- _Aim of the task_
Lines with the word "نیازهای" in them are the ones to copy from the records.

══════════

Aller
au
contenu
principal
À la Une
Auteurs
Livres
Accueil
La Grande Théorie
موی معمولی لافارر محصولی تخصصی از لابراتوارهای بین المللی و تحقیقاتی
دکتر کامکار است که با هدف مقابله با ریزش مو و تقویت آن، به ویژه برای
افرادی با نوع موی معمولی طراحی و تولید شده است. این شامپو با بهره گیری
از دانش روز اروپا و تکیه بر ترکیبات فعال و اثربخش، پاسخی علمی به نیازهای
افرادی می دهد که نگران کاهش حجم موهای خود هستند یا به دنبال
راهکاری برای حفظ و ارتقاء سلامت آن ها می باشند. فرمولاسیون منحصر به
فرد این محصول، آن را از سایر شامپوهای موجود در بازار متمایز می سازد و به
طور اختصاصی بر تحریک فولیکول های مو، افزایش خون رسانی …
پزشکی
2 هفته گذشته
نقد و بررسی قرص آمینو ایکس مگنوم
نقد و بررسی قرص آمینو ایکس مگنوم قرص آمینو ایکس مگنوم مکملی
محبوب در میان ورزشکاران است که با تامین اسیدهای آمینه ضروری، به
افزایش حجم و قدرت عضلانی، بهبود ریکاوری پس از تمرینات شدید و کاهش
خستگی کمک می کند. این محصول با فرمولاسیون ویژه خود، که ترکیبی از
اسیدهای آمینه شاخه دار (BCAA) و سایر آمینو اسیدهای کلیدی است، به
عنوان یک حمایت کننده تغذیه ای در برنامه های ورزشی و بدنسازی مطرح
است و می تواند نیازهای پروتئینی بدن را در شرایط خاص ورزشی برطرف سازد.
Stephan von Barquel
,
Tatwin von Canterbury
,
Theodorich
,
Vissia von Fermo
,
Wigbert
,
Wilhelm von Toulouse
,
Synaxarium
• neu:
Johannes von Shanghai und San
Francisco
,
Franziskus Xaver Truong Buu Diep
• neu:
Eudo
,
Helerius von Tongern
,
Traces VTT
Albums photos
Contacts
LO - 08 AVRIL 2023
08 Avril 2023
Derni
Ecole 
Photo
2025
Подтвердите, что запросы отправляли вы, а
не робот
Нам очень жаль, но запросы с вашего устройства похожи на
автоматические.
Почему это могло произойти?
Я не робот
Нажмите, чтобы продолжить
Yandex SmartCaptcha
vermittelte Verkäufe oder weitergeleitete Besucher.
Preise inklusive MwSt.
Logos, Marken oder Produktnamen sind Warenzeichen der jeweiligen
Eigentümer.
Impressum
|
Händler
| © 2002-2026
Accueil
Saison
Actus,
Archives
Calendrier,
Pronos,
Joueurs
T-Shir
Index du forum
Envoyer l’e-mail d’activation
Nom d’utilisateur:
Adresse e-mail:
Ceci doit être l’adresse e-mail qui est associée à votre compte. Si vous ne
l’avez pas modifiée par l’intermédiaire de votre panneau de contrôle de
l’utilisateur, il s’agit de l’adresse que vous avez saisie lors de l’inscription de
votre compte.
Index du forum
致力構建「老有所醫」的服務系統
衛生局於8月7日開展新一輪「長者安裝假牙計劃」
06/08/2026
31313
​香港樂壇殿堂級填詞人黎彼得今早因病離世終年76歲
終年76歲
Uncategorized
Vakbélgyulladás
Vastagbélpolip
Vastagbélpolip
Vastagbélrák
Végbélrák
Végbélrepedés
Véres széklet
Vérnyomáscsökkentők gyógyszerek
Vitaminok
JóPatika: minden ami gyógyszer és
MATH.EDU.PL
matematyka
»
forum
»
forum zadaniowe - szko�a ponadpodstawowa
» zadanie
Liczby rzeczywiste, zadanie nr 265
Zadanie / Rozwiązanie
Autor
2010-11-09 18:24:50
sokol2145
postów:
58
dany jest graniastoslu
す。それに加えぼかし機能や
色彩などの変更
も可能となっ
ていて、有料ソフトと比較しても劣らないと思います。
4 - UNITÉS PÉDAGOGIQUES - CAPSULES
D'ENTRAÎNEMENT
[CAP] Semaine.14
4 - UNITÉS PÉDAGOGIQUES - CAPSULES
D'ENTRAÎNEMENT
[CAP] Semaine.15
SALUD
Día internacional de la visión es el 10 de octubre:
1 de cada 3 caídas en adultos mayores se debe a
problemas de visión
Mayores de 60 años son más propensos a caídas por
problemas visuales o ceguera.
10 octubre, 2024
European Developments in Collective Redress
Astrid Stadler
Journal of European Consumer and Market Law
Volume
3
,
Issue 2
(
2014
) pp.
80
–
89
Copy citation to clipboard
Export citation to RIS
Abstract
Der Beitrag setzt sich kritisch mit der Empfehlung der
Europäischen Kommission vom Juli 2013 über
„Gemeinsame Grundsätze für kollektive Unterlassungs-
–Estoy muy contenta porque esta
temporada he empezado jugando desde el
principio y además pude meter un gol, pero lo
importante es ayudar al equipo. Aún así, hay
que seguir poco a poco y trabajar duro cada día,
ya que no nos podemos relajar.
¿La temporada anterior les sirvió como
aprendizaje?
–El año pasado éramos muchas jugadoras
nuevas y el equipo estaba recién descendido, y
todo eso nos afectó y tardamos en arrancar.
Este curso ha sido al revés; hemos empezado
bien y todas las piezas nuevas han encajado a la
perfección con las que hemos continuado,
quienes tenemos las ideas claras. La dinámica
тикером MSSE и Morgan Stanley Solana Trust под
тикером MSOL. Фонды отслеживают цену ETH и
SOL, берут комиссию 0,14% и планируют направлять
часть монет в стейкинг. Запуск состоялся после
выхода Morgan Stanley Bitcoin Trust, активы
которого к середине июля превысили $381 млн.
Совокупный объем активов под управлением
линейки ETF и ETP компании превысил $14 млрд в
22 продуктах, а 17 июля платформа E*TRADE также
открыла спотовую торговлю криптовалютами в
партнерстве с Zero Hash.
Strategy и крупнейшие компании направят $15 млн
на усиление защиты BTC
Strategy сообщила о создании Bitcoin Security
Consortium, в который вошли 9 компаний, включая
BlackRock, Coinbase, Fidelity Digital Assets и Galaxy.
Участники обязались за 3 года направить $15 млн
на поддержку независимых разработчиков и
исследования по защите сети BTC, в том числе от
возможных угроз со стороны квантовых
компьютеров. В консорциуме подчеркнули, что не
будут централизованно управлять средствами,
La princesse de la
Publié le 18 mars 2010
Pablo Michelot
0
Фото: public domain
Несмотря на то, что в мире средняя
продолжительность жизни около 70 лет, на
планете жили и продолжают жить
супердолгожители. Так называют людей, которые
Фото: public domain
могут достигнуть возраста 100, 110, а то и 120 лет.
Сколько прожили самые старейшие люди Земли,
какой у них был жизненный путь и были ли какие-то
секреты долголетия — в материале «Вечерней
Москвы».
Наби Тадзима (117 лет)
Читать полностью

══════════

- _Written answer_
از دانش روز اروپا و تکیه بر ترکیبات فعال و اثربخش، پاسخی علمی به نیازهای
است و می تواند نیازهای پروتئینی بدن را در شرایط خاص ورزشی برطرف سازد.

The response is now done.